=== Source data ===
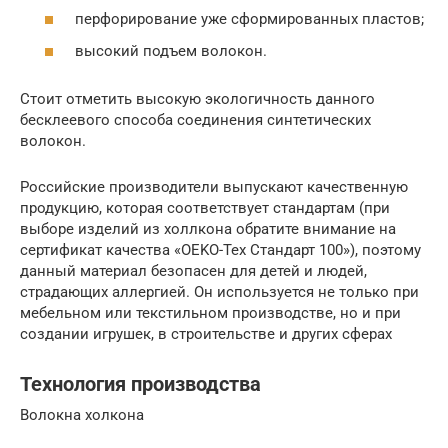
перфорирование уже сформированных пластов;
высокий подъем волокон.
Стоит отметить высокую экологичность данного
бесклеевого способа соединения синтетических
волокон.
Российские производители выпускают качественную
продукцию, которая соответствует стандартам (при
выборе изделий из холлкона обратите внимание на
сертификат качества «OEKO-Tex Стандарт 100»), поэтому
данный материал безопасен для детей и людей,
страдающих аллергией. Он используется не только при
мебельном или текстильном производстве, но и при
создании игрушек, в строительстве и других сферах
Технология производства
Волокна холкона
===
# Activity:
Nothing but the lines from the one holding "выборе изделий из" through the end of the listing above should appear, each exactly as given.

# Written solution:
выборе изделий из холлкона обратите внимание на
сертификат качества «OEKO-Tex Стандарт 100»), поэтому
данный материал безопасен для детей и людей,
страдающих аллергией. Он используется не только при
мебельном или текстильном производстве, но и при
создании игрушек, в строительстве и других сферах
Технология производства
Волокна холкона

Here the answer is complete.